-- Задания к выполнению --
- a) Извлеките из текста о Мони Овадье участок, который открывается словами, содержащими «Освоил – так», и закрывается словами «каждым извивом мелодии.».
- b) Продолжите текст о Мони Овадье, начиная сразу после его последнего предложения.

-- Фрагмент текста --
Было еще несколько «подсказок».
Машина, едущая перед нами, везла на крыше какое-то странное сооружение. Мы долго в него вглядывались, прежде чем сообразили, что это огромный семисвечник. И тут мы с мужем вспомнили, что сегодня, 16 декабря, начинается Ханука. В небольшом мешочке с аудиозаписями отыскался Мони Овадья, итальянский актер, рассказчик и певец, исполнитель еврейских песен на идише.
Живя семь лет в Италии, я открыла для себя этого необыкновенного исполнителя. Идиш, незнакомый ему с детства, так как Овадья родился в Болгарии и языком его семьи был язык сефардов-ладино, Мони освоил уже будучи взрослым.
Освоил – так как полюбил незамысловатые песни идишских евреев и решил начать их исполнять.
Как же замечательно он это делает! Какое неподдельное веселье и ненаигранное горе передает каждым звуком, каждым извивом мелодии.

-- Изображения в паре с исходным кодом --
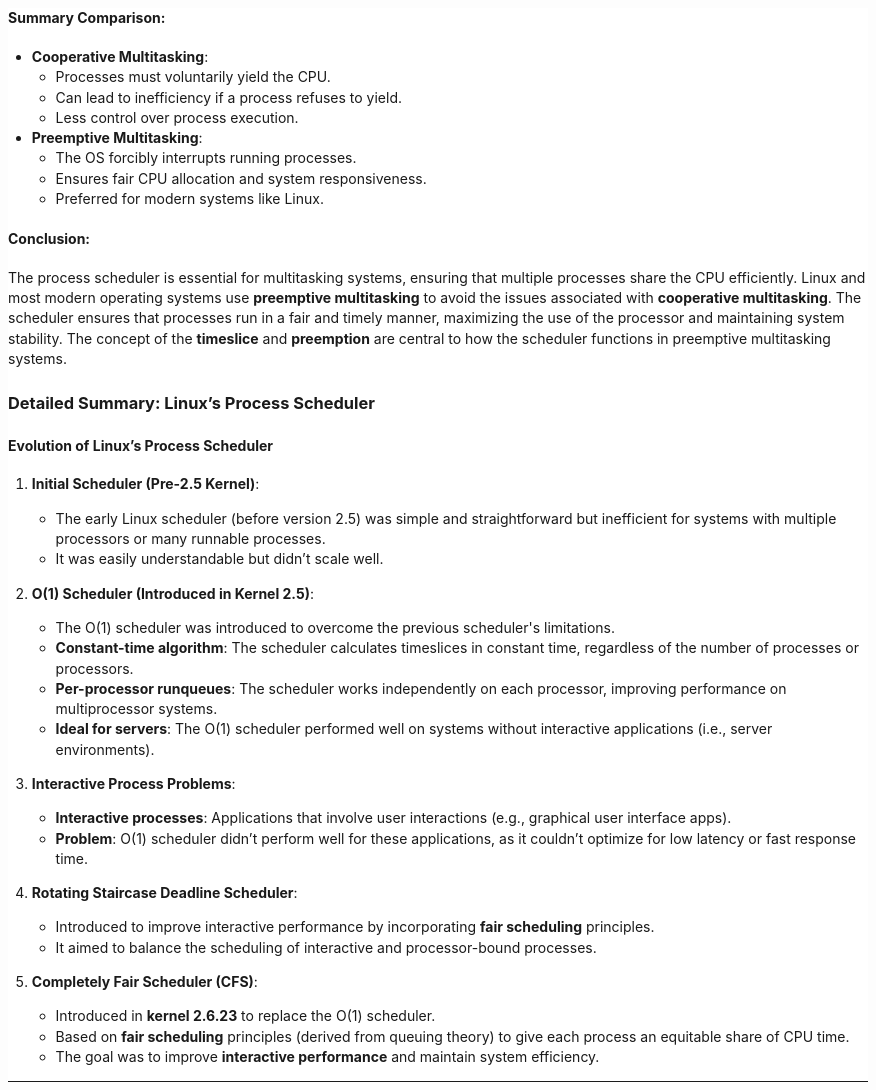 #### Summary Comparison:
- **Cooperative Multitasking**: 
  - Processes must voluntarily yield the CPU.
  - Can lead to inefficiency if a process refuses to yield.
  - Less control over process execution.
- **Preemptive Multitasking**:
  - The OS forcibly interrupts running processes.
  - Ensures fair CPU allocation and system responsiveness.
  - Preferred for modern systems like Linux.

#### Conclusion:
The process scheduler is essential for multitasking systems, ensuring that multiple processes share the CPU efficiently. Linux and most modern operating systems use **preemptive multitasking** to avoid the issues associated with **cooperative multitasking**. The scheduler ensures that processes run in a fair and timely manner, maximizing the use of the processor and maintaining system stability. The concept of the **timeslice** and **preemption** are central to how the scheduler functions in preemptive multitasking systems.





### **Detailed Summary: Linux’s Process Scheduler**

#### **Evolution of Linux’s Process Scheduler**

1. **Initial Scheduler (Pre-2.5 Kernel)**:
   - The early Linux scheduler (before version 2.5) was simple and straightforward but inefficient for systems with multiple processors or many runnable processes.
   - It was easily understandable but didn’t scale well.

2. **O(1) Scheduler (Introduced in Kernel 2.5)**:
   - The O(1) scheduler was introduced to overcome the previous scheduler's limitations.
   - **Constant-time algorithm**: The scheduler calculates timeslices in constant time, regardless of the number of processes or processors.
   - **Per-processor runqueues**: The scheduler works independently on each processor, improving performance on multiprocessor systems.
   - **Ideal for servers**: The O(1) scheduler performed well on systems without interactive applications (i.e., server environments).

3. **Interactive Process Problems**:
   - **Interactive processes**: Applications that involve user interactions (e.g., graphical user interface apps).
   - **Problem**: O(1) scheduler didn’t perform well for these applications, as it couldn’t optimize for low latency or fast response time.

4. **Rotating Staircase Deadline Scheduler**:
   - Introduced to improve interactive performance by incorporating **fair scheduling** principles.
   - It aimed to balance the scheduling of interactive and processor-bound processes.

5. **Completely Fair Scheduler (CFS)**:
   - Introduced in **kernel 2.6.23** to replace the O(1) scheduler.
   - Based on **fair scheduling** principles (derived from queuing theory) to give each process an equitable share of CPU time.
   - The goal was to improve **interactive performance** and maintain system efficiency.

---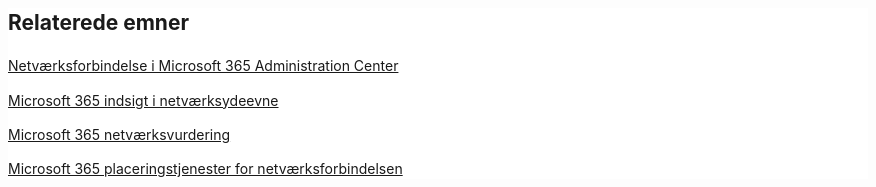 ## <a name="related-topics"></a>Relaterede emner

[Netværksforbindelse i Microsoft 365 Administration Center](office-365-network-mac-perf-overview.md)

[Microsoft 365 indsigt i netværksydeevne](office-365-network-mac-perf-insights.md)

[Microsoft 365 netværksvurdering](office-365-network-mac-perf-score.md)

[Microsoft 365 placeringstjenester for netværksforbindelsen](office-365-network-mac-location-services.md)
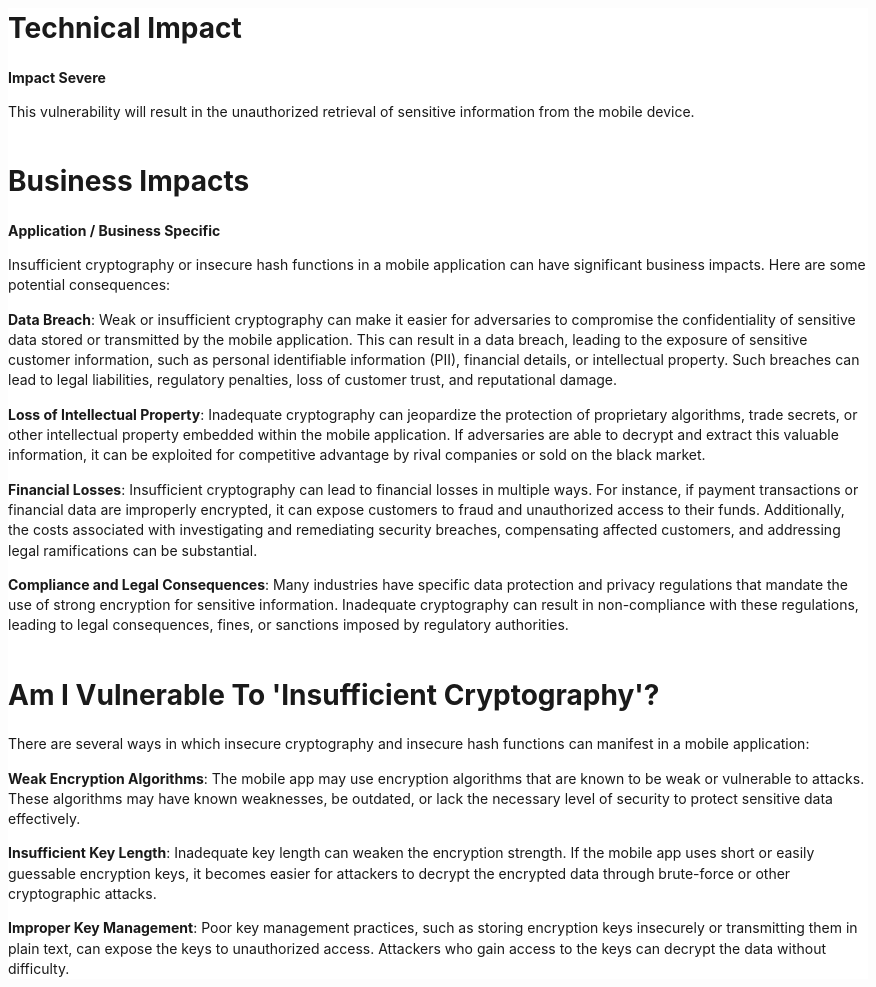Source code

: # Technical Impact 

**Impact Severe**

This vulnerability will result in the unauthorized retrieval of sensitive information from the mobile device.

# Business Impacts

**Application / Business Specific**

Insufficient cryptography or insecure hash functions in a mobile application can have significant business impacts. Here are some potential consequences:

**Data Breach**: Weak or insufficient cryptography can make it easier for adversaries to compromise the confidentiality of sensitive data stored or transmitted by the mobile application. This can result in a data breach, leading to the exposure of sensitive customer information, such as personal identifiable information (PII), financial details, or intellectual property. Such breaches can lead to legal liabilities, regulatory penalties, loss of customer trust, and reputational damage.

**Loss of Intellectual Property**: Inadequate cryptography can jeopardize the protection of proprietary algorithms, trade secrets, or other intellectual property embedded within the mobile application. If adversaries are able to decrypt and extract this valuable information, it can be exploited for competitive advantage by rival companies or sold on the black market.

**Financial Losses**: Insufficient cryptography can lead to financial losses in multiple ways. For instance, if payment transactions or financial data are improperly encrypted, it can expose customers to fraud and unauthorized access to their funds. Additionally, the costs associated with investigating and remediating security breaches, compensating affected customers, and addressing legal ramifications can be substantial.

**Compliance and Legal Consequences**: Many industries have specific data protection and privacy regulations that mandate the use of strong encryption for sensitive information. Inadequate cryptography can result in non-compliance with these regulations, leading to legal consequences, fines, or sanctions imposed by regulatory authorities.

# Am I Vulnerable To 'Insufficient Cryptography'?

There are several ways in which insecure cryptography and insecure hash functions can manifest in a mobile application:

**Weak Encryption Algorithms**: The mobile app may use encryption algorithms that are known to be weak or vulnerable to attacks. These algorithms may have known weaknesses, be outdated, or lack the necessary level of security to protect sensitive data effectively.

**Insufficient Key Length**: Inadequate key length can weaken the encryption strength. If the mobile app uses short or easily guessable encryption keys, it becomes easier for attackers to decrypt the encrypted data through brute-force or other cryptographic attacks.

**Improper Key Management**: Poor key management practices, such as storing encryption keys insecurely or transmitting them in plain text, can expose the keys to unauthorized access. Attackers who gain access to the keys can decrypt the data without difficulty.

-- Список ответов --
- a)
Освоил – так как полюбил незамысловатые песни идишских евреев и решил начать их исполнять.
Как же замечательно он это делает! Какое неподдельное веселье и ненаигранное горе передает каждым звуком, каждым извивом мелодии.

- b)
Весь остаток пути мы проделали под эти по-русски - или бесконечно печальные, или безудержно веселые - песни. Жаль, что вы сможете услышать лишь то, что мы отыскали на ютюбе. Это запись с передачи, посвященной классику итальянской еврейской литературы Примо Леви, чудом уцелевшему в лагере уничтожения Аушвиц (Освенцим).
Программа шла на первом итальянском телевизионном канале (RAIUNO) – потому обычно задорный и артистически задиристый Мони Овадья в ней как-то слишком приглажен и благообразен. Он исполняет песню «Дона, дона», написанную авторами, родившимися в Российской империи, но впоследствии ставшими американцами, - поэтом Аароном Цейтлиным и композитором Шоломом Секундой.
Увидев перевод песни, я вдруг вспомнила крылатого быка-буйвола, нарисованного на ближайшем от нашей мэрилендской квартиры кафе. Почудился мне здесь какой-то перехожий мотив, ибо в песне речь идет о теленке, мечтающем о крыльях и о небе.
Почему-то мне кажется, что великому празднику христианского Рождества не случайно предшествует большой еврейский праздник Ханука. Как-то они перекликаются. Оба праздника несут радость, говорят о рождении чего-то чистого и светлого, в праздновании обоих большую роль играют огни, свечи, свет.
Поздравляю всех моих читателей с теми зимними праздниками, которые ближе их душе!
Мони Авадья. Песня "Донна, Донна"
***
Свободу Алексею Навальному!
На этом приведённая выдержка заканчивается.